### PROBLEM
Search the records below for the line containing "Danny Cardwell". Output that line and all later lines exactly; output nothing else.

───── RECORD EXCERPTS

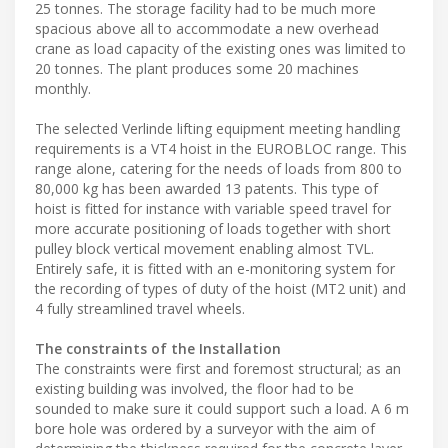
25 tonnes. The storage facility had to be much more
spacious above all to accommodate a new overhead
crane as load capacity of the existing ones was limited to
20 tonnes. The plant produces some 20 machines
monthly.
The selected Verlinde lifting equipment meeting handling
requirements is a VT4 hoist in the EUROBLOC range. This
range alone, catering for the needs of loads from 800 to
80,000 kg has been awarded 13 patents. This type of
hoist is fitted for instance with variable speed travel for
more accurate positioning of loads together with short
pulley block vertical movement enabling almost TVL.
Entirely safe, it is fitted with an e-monitoring system for
the recording of types of duty of the hoist (MT2 unit) and
4 fully streamlined travel wheels.
The constraints of the Installation
The constraints were first and foremost structural; as an
existing building was involved, the floor had to be
sounded to make sure it could support such a load. A 6 m
bore hole was ordered by a surveyor with the aim of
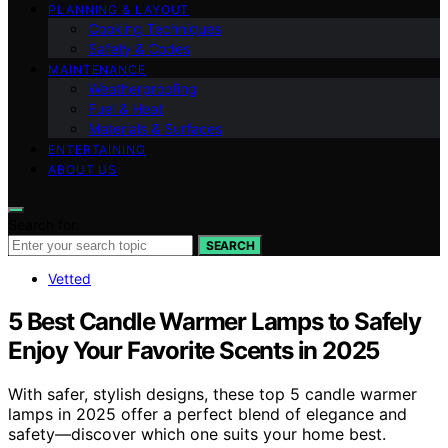
PLANNING & LAYOUT
Cooking Techniques
Safety & Codes
MAINTENANCE
Weatherproofing
Fuel & Heat
Materials & Surfaces
ENTERTAINING
ABOUT US
Search for:
SEARCH
Vetted
5 Best Candle Warmer Lamps to Safely
Enjoy Your Favorite Scents in 2025
With safer, stylish designs, these top 5 candle warmer
lamps in 2025 offer a perfect blend of elegance and
safety—discover which one suits your home best.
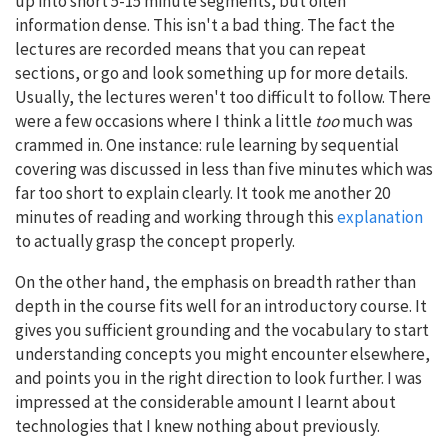
up into short 5-15 minute segments, but often
information dense. This isn't a bad thing. The fact the
lectures are recorded means that you can repeat
sections, or go and look something up for more details.
Usually, the lectures weren't too difficult to follow. There
were a few occasions where I think a little
too
much was
crammed in. One instance: rule learning by sequential
covering was discussed in less than five minutes which was
far too short to explain clearly. It took me another 20
minutes of reading and working through this
explanation
to actually grasp the concept properly.
On the other hand, the emphasis on breadth rather than
depth in the course fits well for an introductory course. It
gives you sufficient grounding and the vocabulary to start
understanding concepts you might encounter elsewhere,
and points you in the right direction to look further. I was
impressed at the considerable amount I learnt about
technologies that I knew nothing about previously.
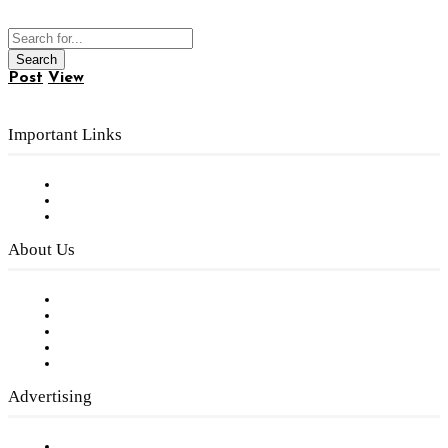
Post
View
Important Links
Subscribe to FREE eNewsletter
Digital Library
Privacy Policy
About Us
Our Staff
Company History
Employment Opportunities
Writer Guidelines
Submit a calendar event
Advertising
Testimonials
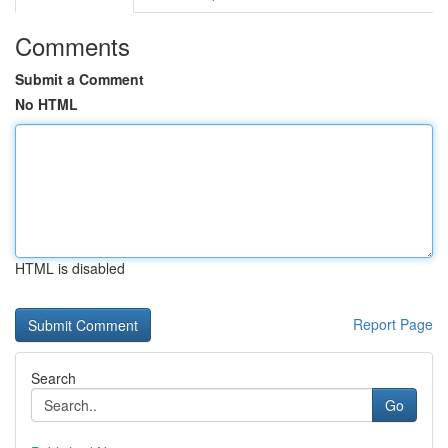
Comments
Submit a Comment
No HTML
HTML is disabled
Report Page
Search
Go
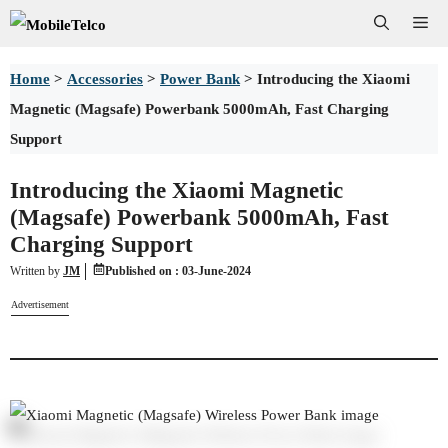
Skip
Me
to
Home
>
Accessories
>
Power Bank
>
Introducing the Xiaomi
content
Magnetic (Magsafe) Powerbank 5000mAh, Fast Charging
Support
Introducing the Xiaomi Magnetic
(Magsafe) Powerbank 5000mAh, Fast
Charging Support
Written by
JM
Published on :
03-June-2024
Advertisement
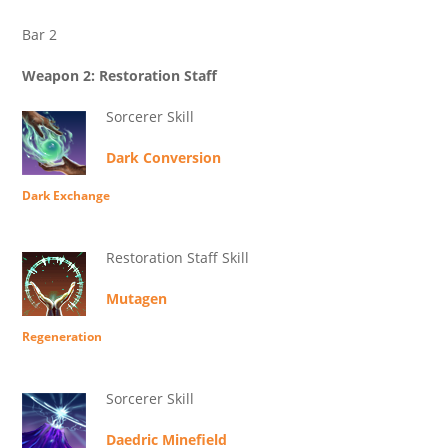
Bar 2
Weapon 2: Restoration Staff
Sorcerer Skill
Dark Conversion
Dark Exchange
Restoration Staff Skill
Mutagen
Regeneration
Sorcerer Skill
Daedric Minefield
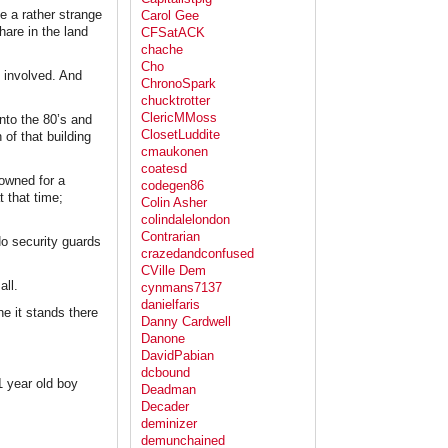
e a rather strange
Carol Gee
hare in the land
CFSatACK
chache
Cho
s involved. And
ChronoSpark
chucktrotter
ClericMMoss
into the 80’s and
ClosetLuddite
 of that building
cmaukonen
coatesd
 owned for a
codegen86
t that time;
Colin Asher
colindalelondon
Contrarian
No security guards
crazedandconfused
CVille Dem
all.
cynmans7137
danielfaris
ne it stands there
Danny Cardwell
Danone
DavidPabian
dcbound
1 year old boy
Deadman
Decader
deminizer
demunchained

──────────

### SOLUTION TO THIS EXERCISE
Danny Cardwell
Danone
DavidPabian
dcbound
1 year old boy
Deadman
Decader
deminizer
demunchained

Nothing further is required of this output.